======== Given records

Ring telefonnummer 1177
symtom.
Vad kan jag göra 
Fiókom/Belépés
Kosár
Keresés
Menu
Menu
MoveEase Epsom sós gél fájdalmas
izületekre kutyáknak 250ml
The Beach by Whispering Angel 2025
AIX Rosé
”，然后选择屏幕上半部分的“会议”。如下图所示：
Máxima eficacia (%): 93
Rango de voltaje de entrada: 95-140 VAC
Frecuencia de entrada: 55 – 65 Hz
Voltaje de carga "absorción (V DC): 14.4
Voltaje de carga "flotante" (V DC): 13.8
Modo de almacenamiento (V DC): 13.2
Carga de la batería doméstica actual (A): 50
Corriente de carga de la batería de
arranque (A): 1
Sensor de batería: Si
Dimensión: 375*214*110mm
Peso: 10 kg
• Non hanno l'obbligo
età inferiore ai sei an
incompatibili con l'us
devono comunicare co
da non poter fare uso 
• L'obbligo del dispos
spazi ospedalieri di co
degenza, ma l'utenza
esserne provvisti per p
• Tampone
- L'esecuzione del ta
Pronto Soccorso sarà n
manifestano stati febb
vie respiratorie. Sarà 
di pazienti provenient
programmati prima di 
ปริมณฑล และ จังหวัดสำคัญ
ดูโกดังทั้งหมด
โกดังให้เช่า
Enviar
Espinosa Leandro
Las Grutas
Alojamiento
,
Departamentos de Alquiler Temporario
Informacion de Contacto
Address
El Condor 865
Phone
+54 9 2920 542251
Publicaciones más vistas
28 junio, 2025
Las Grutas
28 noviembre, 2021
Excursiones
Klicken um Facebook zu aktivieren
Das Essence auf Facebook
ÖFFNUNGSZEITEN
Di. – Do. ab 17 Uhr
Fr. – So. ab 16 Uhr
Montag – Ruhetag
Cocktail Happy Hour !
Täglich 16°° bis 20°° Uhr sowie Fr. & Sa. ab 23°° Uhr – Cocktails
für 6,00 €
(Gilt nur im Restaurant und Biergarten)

================

» Task to carry out
All lines from the one that contains "devono comunicare co" to the last line above must be given again exactly, with both included and nothing added.

» Result below
devono comunicare co
da non poter fare uso 
• L'obbligo del dispos
spazi ospedalieri di co
degenza, ma l'utenza
esserne provvisti per p
• Tampone
- L'esecuzione del ta
Pronto Soccorso sarà n
manifestano stati febb
vie respiratorie. Sarà 
di pazienti provenient
programmati prima di 
ปริมณฑล และ จังหวัดสำคัญ
ดูโกดังทั้งหมด
โกดังให้เช่า
Enviar
Espinosa Leandro
Las Grutas
Alojamiento
,
Departamentos de Alquiler Temporario
Informacion de Contacto
Address
El Condor 865
Phone
+54 9 2920 542251
Publicaciones más vistas
28 junio, 2025
Las Grutas
28 noviembre, 2021
Excursiones
Klicken um Facebook zu aktivieren
Das Essence auf Facebook
ÖFFNUNGSZEITEN
Di. – Do. ab 17 Uhr
Fr. – So. ab 16 Uhr
Montag – Ruhetag
Cocktail Happy Hour !
Täglich 16°° bis 20°° Uhr sowie Fr. & Sa. ab 23°° Uhr – Cocktails
für 6,00 €
(Gilt nur im Restaurant und Biergarten)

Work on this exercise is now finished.